Published Jan. 23, 2015
- In this extended interview, Deputy Director of the Tyndall Centre on Climate Change, Professor Kevin Anderson discusses a wide range of issues relating to climate change, associated impacts, policy and social implications.
Professor Anderson speaks very lucidly about the mistakes that have been made regarding economic policy, such as bailing out the banks when a true stimulus could have been achieved by giving the capital directly to the people in order to increase residence and energy efficiency in our homes. The effects of a policy of this nature would have created jobs and a true value stimulus.
Professor Anderson also speaks about climate engineering emphasising that we must do the research but there can be no climate engineering without real cuts to emissions. If we have to wilfully engineer our climate then it must be done hand in hand with curbing emissions.

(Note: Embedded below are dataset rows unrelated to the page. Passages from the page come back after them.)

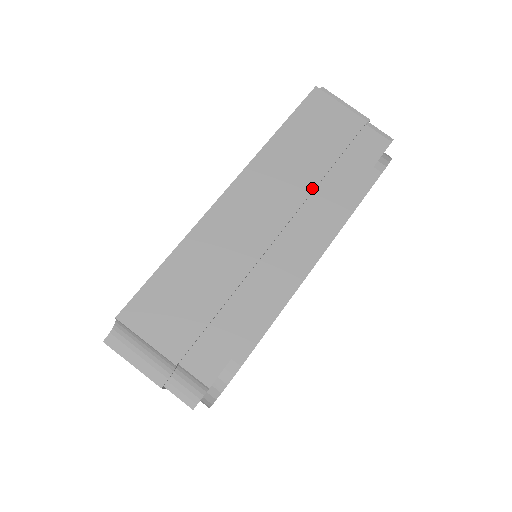
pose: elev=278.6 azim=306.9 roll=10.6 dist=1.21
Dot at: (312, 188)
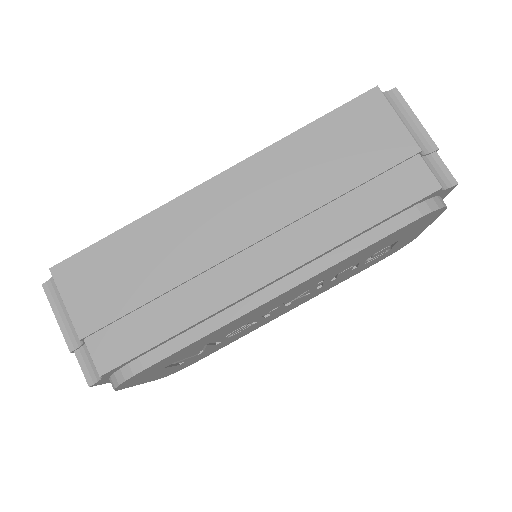
Dot at: (308, 210)
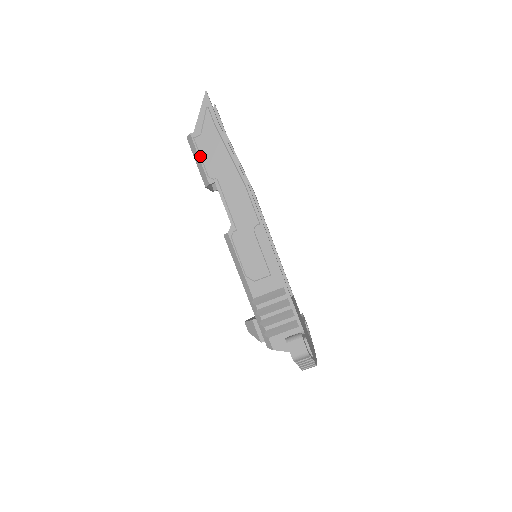
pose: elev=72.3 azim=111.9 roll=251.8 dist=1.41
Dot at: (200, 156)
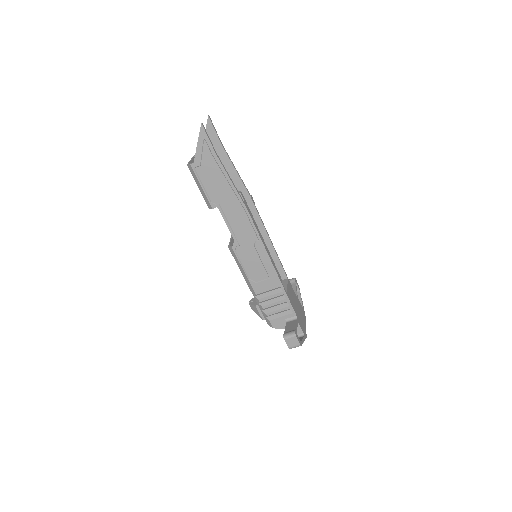
Dot at: (202, 184)
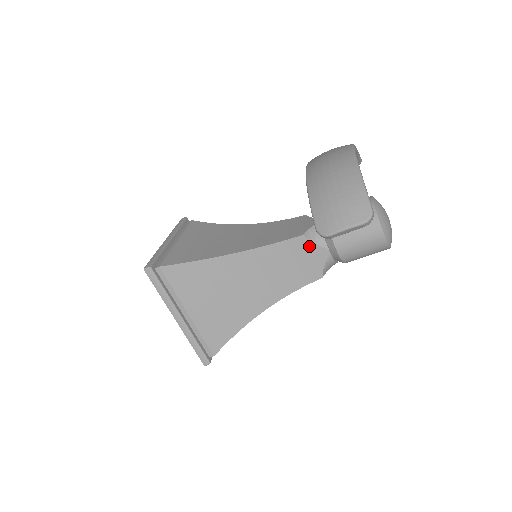
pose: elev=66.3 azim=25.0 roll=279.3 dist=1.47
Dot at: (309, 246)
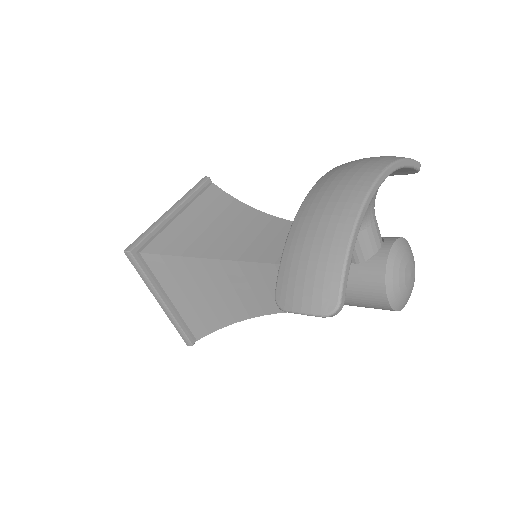
Dot at: occluded
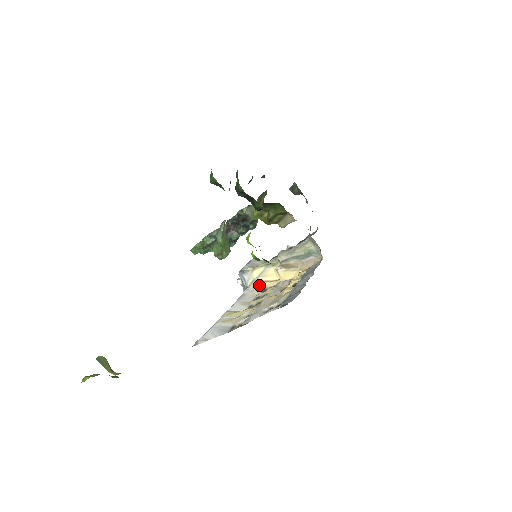
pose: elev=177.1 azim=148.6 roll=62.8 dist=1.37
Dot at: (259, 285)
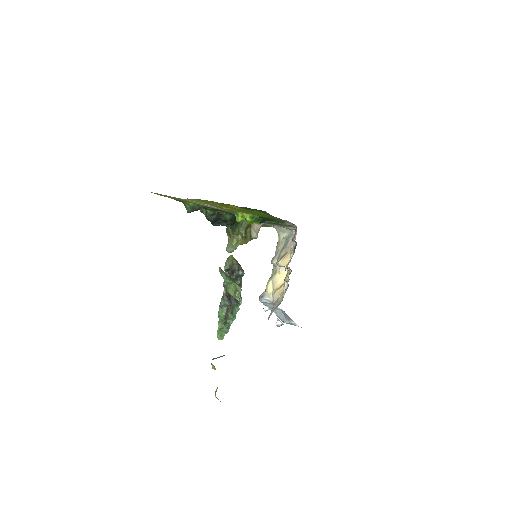
Dot at: (279, 293)
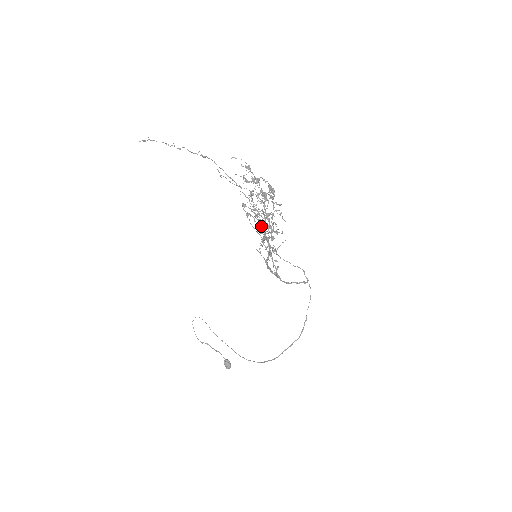
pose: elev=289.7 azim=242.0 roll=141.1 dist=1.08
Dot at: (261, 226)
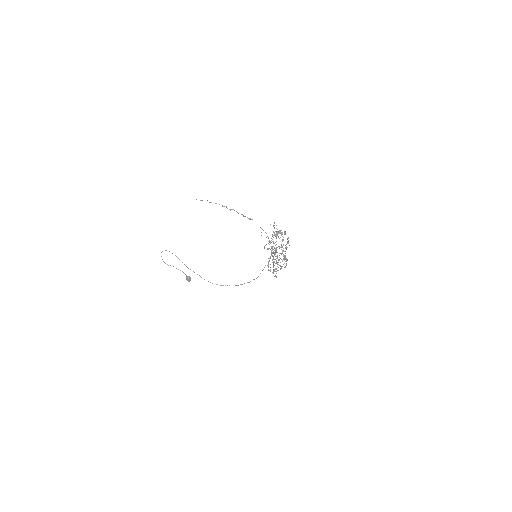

Two things struck me from his interview. First, talking about the bank bailouts; I can't help but agree with the sentiment that those resources were wasted in a way. I suppose keeping our economic system functioning is important, but when considering the ease to which such a vast amount of monetary resources was conjured up, and its per capita value, especially if we're thinking about TARP and QE here in the US, I wonder if there could have been other, more forward thinking productive options besides the two most obvious ones, do nothing and let it all collapse, or write a blank check to the bankers.
Second, the idea geoengineering will save us, and not only that, but that it's baked into the IPCC's predictions and assumptions about the future, is a little worrying. The two main geoengineering technologies (blocking or reflecting solar radiation, and removing massive amounts carbon dioxide from the atmosphere) both seem distant in terms of becoming reliable and implementable on a global scale.